> [Aim of the task]:
A complete answer lists every line of the entries below where the string "getY" appears.

Material to process Start Marker

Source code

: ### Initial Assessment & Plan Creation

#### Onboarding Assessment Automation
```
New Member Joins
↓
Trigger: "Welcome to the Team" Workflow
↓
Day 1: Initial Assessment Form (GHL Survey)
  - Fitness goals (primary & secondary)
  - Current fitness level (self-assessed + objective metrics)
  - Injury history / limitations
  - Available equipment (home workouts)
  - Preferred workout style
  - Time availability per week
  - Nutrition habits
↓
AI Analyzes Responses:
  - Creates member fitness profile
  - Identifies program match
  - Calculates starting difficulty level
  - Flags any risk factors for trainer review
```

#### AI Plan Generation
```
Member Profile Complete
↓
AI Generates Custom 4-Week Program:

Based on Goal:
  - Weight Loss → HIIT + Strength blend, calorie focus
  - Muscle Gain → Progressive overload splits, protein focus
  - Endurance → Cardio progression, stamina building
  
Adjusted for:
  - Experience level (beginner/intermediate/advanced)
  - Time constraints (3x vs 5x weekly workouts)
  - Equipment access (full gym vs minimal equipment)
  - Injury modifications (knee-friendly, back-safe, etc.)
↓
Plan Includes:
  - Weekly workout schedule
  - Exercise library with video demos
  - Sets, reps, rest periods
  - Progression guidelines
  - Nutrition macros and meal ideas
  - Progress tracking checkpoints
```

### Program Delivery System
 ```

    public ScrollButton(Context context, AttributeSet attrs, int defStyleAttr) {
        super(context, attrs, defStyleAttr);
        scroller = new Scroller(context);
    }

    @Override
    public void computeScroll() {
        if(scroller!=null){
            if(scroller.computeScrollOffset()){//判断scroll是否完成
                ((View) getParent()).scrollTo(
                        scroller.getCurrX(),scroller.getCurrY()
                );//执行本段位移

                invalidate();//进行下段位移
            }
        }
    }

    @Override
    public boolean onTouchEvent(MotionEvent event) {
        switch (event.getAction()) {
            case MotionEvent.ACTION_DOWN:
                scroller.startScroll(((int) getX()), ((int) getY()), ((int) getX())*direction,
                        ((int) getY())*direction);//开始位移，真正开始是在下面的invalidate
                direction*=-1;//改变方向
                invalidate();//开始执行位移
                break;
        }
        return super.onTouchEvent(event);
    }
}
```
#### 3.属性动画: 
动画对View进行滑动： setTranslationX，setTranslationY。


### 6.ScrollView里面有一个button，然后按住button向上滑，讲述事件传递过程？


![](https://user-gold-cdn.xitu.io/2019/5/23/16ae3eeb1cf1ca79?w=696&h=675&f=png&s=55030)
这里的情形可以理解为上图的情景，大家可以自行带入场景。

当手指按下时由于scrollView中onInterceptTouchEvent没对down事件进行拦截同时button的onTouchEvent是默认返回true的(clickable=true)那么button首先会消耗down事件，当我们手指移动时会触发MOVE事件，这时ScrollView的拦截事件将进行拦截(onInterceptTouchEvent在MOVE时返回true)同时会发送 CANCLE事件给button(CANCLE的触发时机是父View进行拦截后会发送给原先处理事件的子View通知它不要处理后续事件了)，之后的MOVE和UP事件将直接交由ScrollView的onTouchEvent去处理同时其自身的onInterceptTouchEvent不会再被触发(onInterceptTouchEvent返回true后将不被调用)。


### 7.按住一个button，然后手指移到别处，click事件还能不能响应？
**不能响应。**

Material to process End Marker

> [Response to the exercise]:
                scroller.startScroll(((int) getX()), ((int) getY()), ((int) getX())*direction,
                        ((int) getY())*direction);//开始位移，真正开始是在下面的invalidate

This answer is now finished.